Directive -> Only the pictures are to be left out, and the rest of the entries should be reproduced exactly.

Records supplied ->
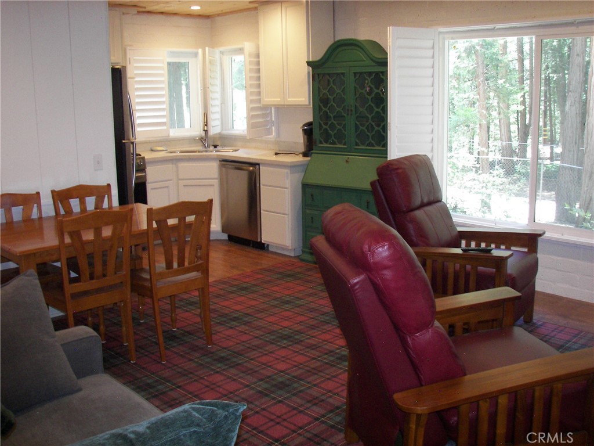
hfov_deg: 51.4
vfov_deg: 39.7
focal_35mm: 36
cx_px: 297
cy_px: 223
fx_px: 618
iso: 160
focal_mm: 6
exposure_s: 1/30
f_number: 2.8
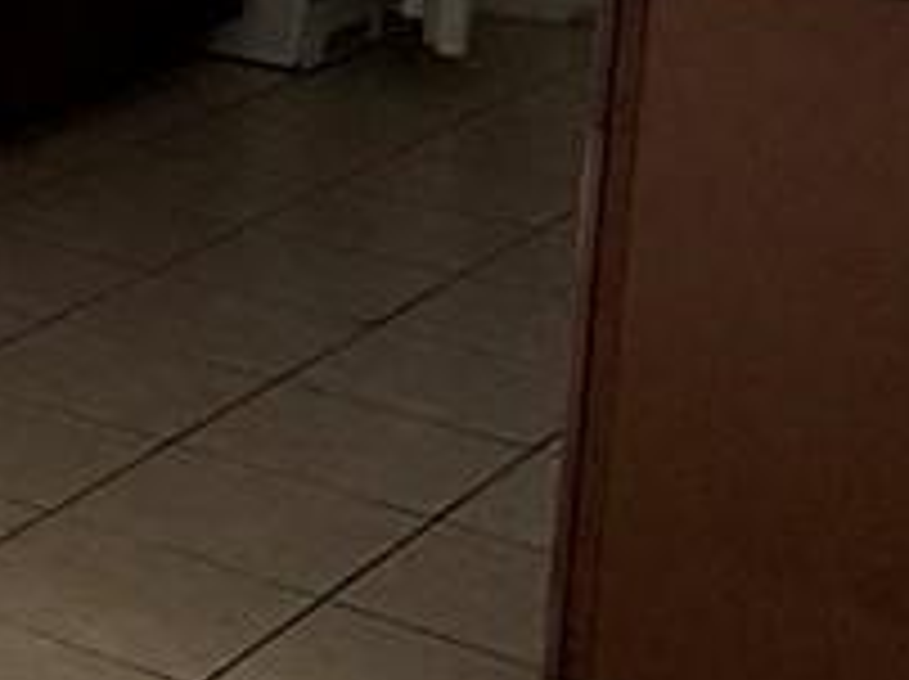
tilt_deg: -6.5
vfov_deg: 12.7
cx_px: -1089
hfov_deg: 14.0
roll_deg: +0.2
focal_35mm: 111
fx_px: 2911
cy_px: -293
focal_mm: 2.22
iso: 50
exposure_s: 1/188
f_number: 2.2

Answer to this problem ->
hfov_deg: 51.4
vfov_deg: 39.7
focal_35mm: 36
cx_px: 297
cy_px: 223
fx_px: 618
iso: 160
focal_mm: 6
exposure_s: 1/30
f_number: 2.8
tilt_deg: -6.5
vfov_deg: 12.7
cx_px: -1089
hfov_deg: 14.0
roll_deg: +0.2
focal_35mm: 111
fx_px: 2911
cy_px: -293
focal_mm: 2.22
iso: 50
exposure_s: 1/188
f_number: 2.2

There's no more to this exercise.